Country Jukebox Jury LPs: Ashley Monroe and Ronnie Milsap

Ashley Monroe – Rosegold

The Pistol Annie produced this 31-minute LP along with Gena Johnson, who is a woman and has worked on records by Isbell and Prine. It comes out, as the records of Prine did and Isbell’s do, through Thirty Tigers, which means Ashley is not beholden to a major label, only to herself. She wrote a note on her social media page about how she is a vessel through which the Holy Spirit can shine.

Niko Moon was in the room for the Tarantinoesque first single Drive, which Ashley told Dan Wharton on Your Life is a Song was written on her birthday. In a Holler Country interview I found out that her grandpa’s cousin married June Carter; I also like Jof Owen’s take on Rosegold as ‘CHVRCHES playing the Grand Ole Opry’, which is especially clear on the syncopated guitar line of opening track Siren. Layers of Ashleys sing over a programmed shuffle that reminds me of Massive Attack’s Teardrop. It’s a long way from The Blade, an underrated masterpiece she made with Vince Gill. (She has a credit on the Travis Tritt album out next week too, so she’s still got one foot in country.)

Fans of Kacey Musgraves will enjoy the sonic textures and sweet melodies of Silk and the elegant waltz See. ‘Wake up, wake up!’ is the opening line of Flying, which opens Side B. It was written with another underrated member of the songwriting community, Nicolle Galyon. The New Me closes the album and was written with Brett James, the man who discovered Ashley and to whom she is indebted for so much.

Gold is driven by fingersnaps and a naked vocal singing about love and stuff, with the Midas touch, rock’n’roll record and California sunshine standing as similes for her beloved. I Mean It also includes some tender chords and, as with Gold and The New Me, Ashley could have stuck a pedal steel and fiddle on it, but the production choice makes it fit with Lana del Rey or Ariana Grande. Ditto Til It Breaks, which focuses on how a heart ‘doesn’t come together til it breaks’, which is 100% a country lyric and is crying out for a less bluesy arrangement, even though it is still the LP’s masterpiece in its current form. Just because there isn’t a mandolin, doesn’t mean you can’t call it country music.

In fact, as with all Artists with a capital A, Ashley Monroe is her own genre. This is an album to lean into, not away from, in music streaming parlance. Having seen her when she was last in the UK, I can’t wait to catch her again.
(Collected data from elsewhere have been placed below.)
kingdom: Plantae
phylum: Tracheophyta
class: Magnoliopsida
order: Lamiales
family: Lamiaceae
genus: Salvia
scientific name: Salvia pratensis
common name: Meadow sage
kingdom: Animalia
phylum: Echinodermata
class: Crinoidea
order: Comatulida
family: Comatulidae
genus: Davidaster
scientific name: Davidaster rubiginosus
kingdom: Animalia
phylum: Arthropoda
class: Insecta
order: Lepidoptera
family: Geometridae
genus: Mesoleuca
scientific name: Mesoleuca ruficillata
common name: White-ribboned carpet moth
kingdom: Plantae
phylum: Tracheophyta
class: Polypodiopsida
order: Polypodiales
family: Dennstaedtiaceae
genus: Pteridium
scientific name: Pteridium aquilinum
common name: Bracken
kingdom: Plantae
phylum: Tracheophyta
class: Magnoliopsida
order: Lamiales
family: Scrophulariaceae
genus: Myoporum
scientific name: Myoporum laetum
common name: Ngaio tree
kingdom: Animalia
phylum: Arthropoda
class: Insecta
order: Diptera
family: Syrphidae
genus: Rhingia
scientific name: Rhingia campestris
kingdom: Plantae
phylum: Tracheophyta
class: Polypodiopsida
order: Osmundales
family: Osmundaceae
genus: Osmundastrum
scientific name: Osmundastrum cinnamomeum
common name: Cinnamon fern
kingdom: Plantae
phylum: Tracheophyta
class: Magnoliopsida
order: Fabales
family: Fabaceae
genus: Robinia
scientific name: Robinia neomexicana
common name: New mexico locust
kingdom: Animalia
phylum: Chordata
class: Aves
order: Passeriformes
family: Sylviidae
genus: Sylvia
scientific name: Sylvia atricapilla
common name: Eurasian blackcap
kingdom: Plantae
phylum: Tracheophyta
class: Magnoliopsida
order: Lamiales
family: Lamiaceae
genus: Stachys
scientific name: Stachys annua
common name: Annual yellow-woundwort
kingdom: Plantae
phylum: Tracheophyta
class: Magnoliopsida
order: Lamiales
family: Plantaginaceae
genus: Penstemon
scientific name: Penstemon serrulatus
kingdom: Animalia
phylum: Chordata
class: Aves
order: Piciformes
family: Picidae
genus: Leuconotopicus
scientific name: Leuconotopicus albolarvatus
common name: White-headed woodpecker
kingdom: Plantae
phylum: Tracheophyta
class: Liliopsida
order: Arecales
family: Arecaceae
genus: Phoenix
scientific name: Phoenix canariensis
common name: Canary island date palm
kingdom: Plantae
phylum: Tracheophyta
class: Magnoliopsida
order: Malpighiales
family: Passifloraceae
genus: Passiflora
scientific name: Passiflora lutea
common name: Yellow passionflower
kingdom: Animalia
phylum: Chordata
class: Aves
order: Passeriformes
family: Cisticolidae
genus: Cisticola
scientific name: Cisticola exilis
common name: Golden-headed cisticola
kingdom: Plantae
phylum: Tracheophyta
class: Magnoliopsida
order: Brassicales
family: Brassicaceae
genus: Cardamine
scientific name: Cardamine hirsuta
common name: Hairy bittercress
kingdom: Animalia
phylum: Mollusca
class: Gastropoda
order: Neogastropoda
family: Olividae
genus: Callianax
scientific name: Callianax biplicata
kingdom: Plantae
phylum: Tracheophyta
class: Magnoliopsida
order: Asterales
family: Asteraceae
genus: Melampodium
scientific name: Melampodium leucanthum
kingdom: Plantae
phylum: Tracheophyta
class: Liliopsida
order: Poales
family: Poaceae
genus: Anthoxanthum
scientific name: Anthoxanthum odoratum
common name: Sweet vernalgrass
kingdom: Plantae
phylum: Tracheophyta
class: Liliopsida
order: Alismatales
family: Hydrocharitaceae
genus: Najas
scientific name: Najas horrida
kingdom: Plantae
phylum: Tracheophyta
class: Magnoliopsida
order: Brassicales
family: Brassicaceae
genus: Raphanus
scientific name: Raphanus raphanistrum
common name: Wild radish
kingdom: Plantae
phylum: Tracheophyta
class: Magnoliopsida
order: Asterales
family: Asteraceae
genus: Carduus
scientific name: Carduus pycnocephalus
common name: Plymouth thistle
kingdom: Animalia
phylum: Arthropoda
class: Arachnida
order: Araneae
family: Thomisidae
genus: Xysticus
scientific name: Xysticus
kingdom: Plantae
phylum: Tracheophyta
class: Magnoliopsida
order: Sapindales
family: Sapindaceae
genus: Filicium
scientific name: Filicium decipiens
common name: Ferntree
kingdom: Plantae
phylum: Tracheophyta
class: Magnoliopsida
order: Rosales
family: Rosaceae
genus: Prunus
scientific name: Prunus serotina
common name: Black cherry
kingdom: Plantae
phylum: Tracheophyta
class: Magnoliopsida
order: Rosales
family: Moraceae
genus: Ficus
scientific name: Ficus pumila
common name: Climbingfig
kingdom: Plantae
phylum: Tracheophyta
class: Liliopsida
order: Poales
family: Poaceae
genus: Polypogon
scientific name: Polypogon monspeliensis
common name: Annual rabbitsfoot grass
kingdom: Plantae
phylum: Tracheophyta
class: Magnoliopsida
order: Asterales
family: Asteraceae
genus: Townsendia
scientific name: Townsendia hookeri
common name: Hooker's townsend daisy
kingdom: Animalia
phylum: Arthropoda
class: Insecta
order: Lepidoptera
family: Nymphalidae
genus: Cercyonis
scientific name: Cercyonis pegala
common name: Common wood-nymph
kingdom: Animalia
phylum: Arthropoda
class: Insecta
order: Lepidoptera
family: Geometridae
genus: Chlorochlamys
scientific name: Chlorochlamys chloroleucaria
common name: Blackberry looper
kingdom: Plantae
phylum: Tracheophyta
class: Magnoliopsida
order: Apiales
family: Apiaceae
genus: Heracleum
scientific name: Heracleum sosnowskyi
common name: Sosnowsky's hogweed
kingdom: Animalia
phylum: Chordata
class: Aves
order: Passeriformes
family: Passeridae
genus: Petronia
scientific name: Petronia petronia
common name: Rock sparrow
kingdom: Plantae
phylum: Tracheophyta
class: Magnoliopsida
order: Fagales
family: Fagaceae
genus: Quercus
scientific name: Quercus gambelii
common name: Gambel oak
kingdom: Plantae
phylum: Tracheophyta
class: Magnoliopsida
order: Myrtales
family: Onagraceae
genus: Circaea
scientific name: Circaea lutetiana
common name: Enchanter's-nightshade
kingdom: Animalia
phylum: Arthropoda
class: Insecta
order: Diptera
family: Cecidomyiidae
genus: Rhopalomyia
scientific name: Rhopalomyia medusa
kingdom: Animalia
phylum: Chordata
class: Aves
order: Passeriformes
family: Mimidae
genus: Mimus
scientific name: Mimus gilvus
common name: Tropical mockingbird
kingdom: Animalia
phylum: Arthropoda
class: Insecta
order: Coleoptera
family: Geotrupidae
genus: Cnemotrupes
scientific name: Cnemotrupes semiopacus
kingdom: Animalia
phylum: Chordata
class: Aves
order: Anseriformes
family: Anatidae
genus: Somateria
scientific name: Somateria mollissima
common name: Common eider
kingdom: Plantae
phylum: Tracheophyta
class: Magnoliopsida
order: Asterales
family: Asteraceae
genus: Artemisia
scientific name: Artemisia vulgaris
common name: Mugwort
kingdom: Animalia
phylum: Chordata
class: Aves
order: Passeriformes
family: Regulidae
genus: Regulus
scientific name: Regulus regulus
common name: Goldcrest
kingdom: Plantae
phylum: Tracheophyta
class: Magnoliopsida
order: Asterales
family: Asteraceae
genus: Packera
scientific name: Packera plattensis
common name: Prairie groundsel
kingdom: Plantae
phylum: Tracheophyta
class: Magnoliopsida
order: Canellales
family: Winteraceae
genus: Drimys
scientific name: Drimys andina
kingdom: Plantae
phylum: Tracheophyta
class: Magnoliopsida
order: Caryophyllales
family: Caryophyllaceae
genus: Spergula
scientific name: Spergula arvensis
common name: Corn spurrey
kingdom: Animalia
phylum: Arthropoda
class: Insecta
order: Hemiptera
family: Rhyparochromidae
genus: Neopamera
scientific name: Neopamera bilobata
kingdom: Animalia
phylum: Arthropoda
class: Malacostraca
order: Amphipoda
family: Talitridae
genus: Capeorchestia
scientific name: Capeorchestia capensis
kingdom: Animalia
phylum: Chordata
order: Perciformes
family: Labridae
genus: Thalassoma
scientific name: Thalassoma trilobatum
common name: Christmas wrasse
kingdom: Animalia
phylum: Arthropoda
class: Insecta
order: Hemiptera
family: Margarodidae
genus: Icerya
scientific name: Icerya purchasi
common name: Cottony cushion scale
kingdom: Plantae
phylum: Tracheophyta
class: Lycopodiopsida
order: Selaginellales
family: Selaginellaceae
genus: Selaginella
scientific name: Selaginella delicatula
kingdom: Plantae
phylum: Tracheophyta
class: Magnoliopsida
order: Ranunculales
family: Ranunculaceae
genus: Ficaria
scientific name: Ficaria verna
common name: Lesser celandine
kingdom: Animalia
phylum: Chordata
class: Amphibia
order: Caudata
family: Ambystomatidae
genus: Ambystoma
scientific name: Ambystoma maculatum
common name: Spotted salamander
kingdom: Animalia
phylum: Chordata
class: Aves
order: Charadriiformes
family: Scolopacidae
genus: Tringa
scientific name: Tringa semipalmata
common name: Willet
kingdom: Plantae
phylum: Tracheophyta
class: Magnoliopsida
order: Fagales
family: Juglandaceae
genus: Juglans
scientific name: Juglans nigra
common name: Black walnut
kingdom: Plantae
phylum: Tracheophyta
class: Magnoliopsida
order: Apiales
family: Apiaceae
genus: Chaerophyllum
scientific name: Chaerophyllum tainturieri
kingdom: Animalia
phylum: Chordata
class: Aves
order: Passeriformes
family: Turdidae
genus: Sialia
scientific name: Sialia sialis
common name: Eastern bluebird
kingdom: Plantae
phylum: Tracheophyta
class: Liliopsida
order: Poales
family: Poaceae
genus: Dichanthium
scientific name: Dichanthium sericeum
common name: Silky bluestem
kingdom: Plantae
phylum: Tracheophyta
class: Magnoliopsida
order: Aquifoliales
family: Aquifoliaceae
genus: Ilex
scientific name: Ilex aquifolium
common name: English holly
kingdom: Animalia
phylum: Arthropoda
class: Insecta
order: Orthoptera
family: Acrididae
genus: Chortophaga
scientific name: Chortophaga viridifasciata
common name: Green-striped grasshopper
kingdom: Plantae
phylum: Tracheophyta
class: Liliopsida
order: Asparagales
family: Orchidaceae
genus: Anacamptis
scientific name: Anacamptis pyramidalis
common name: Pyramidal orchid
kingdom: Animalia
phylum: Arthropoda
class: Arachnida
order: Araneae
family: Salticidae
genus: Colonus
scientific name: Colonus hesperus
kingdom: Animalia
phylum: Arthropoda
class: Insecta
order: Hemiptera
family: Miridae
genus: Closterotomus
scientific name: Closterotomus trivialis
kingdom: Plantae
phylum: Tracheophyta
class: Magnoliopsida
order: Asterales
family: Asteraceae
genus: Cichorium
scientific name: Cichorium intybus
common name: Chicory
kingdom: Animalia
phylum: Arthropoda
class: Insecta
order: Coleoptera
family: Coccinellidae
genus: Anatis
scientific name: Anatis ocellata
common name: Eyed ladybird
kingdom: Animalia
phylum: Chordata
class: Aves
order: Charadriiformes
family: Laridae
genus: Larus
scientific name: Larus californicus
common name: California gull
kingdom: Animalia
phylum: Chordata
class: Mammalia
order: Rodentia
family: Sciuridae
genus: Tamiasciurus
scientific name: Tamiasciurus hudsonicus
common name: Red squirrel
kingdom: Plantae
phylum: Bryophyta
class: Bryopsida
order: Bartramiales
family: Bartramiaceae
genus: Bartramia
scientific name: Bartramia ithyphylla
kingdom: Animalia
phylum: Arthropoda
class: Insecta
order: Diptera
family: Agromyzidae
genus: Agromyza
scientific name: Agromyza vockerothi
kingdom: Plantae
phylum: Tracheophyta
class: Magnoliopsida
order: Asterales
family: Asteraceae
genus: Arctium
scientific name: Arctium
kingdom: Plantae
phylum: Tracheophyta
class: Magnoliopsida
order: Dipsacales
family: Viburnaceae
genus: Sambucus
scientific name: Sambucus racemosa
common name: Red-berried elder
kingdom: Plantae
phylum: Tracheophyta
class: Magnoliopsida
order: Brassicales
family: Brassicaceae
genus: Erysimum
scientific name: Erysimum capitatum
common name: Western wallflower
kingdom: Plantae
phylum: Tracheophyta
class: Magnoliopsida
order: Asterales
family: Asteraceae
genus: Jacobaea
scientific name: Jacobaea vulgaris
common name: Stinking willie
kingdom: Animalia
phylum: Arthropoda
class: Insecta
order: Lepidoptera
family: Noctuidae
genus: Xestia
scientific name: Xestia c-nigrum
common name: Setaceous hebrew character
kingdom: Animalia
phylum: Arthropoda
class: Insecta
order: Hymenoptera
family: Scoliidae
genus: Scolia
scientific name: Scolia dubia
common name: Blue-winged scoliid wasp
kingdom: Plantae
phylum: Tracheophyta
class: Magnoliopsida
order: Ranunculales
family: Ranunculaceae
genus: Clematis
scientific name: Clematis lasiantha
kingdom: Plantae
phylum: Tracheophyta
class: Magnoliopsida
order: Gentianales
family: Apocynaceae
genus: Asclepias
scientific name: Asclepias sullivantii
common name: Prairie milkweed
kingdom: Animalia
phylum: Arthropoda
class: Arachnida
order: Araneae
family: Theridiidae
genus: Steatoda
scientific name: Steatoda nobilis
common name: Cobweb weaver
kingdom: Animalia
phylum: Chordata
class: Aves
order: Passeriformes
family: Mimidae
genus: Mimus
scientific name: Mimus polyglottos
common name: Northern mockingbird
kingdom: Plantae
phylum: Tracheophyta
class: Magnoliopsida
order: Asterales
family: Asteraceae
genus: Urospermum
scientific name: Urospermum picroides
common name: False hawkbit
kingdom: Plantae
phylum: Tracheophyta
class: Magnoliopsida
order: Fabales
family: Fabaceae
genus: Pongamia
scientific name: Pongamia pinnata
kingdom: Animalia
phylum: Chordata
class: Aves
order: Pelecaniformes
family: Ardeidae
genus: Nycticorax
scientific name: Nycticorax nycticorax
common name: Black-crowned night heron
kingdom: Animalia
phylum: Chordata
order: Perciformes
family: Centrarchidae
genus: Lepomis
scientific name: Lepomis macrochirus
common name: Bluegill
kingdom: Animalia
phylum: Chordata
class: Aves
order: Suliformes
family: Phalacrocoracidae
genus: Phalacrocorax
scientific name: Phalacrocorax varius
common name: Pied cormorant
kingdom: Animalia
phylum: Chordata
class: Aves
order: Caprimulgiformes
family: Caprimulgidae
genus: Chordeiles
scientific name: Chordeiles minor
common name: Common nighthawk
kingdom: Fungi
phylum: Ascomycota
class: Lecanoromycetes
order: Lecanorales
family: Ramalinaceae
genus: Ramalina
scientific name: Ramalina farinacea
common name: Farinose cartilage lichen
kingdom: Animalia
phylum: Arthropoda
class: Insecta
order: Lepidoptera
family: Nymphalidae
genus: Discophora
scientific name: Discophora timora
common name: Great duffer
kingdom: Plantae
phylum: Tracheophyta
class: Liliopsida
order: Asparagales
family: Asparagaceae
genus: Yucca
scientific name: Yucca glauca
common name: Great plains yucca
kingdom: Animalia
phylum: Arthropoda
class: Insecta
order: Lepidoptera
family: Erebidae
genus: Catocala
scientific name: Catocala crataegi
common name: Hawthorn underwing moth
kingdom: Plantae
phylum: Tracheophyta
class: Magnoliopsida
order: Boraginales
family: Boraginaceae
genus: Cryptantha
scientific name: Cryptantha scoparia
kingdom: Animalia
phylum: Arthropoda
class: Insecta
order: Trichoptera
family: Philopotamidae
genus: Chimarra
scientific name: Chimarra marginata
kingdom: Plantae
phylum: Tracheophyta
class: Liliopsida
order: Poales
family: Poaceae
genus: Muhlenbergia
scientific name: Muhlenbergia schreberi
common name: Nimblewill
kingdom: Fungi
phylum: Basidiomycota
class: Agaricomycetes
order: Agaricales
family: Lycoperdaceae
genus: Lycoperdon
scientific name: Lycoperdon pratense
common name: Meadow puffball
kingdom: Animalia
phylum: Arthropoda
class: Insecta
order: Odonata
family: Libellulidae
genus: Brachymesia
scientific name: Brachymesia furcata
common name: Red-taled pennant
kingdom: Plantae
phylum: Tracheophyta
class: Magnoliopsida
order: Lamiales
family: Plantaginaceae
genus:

Ronnie Milsap – A Better Word For Love

Ronnie Milsap started having hits 50 years ago and is still very much kicking at 78 years old. His new album A Better Word for Love comes on Black River Records, which houses Kelsea Ballerini. It’s full of tracks that have never made any records and the title track sounds like an old Ronnie Milsap song, with the voice dominating over some very frothy acoustic guitars. It is a proper song, as is Now, full of strings upon pedal steel upon backing vocals upon glorious chord shifts to soundtrack some classic Nashville heartache.

The late Jim Weatherly co-wrote Wild Honey (‘sweet as sweet can be’) and closing track Too Bad For My Own Good, on which Ronnie is ‘losing sleep’ through lusting after a lady, ‘addicted to the thrill of your kiss’. There is a saxophone solo, to help us remember Ronnie’s superb run of hits between 1974 and 1991, 35 of which were number ones. I only know a few of them so I really need to brush up on my Ronnie. I suggest that Country2Country book him for the Legends slot.

Scratch golfer Vince Gill helps him out on Big Bertha, a song about a ‘golf club [which] always sets me free’ written by Carl Perkins that is a fine honky-tonker which kicks off the set of ten tunes. Fireworks sounds like a Ringo Starr song, all about kisses and the 4th of July set to a massive drum beat and a horn riff, with a bonus fat solo in the middle of it.

The harmonies on Almost Mine are divine, matching the antiphonal piano lines in the song that answer his vocals. Both Fool and This Side of Heaven (‘Dreams can come true’) are classic songs, as is the live version of Civil War: ‘The state of our union is one of confusion.’ I don’t know why Ronnie isn’t spoken of in the same breath as Leon Russell or Elton John but I suspect it’s something to do with country musicians sticking to country audiences.

I hope this album takes Ronnie, as far as a 78-year-old can go, into mainstream consciousness, perhaps to Greenwich next March.